The task:
A verbatim copy of the records is required, with all pictures left out.

Source records:
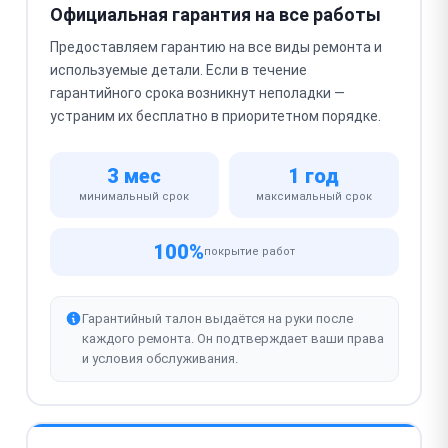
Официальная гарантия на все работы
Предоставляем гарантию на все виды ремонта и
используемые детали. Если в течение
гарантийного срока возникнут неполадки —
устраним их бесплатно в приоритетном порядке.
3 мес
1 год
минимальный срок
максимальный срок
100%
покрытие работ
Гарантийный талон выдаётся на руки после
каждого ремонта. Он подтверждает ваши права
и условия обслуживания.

Response area:
Официальная гарантия на все работы
Предоставляем гарантию на все виды ремонта и
используемые детали. Если в течение
гарантийного срока возникнут неполадки —
устраним их бесплатно в приоритетном порядке.
3 мес
1 год
минимальный срок
максимальный срок
100%
покрытие работ
Гарантийный талон выдаётся на руки после
каждого ремонта. Он подтверждает ваши права
и условия обслуживания.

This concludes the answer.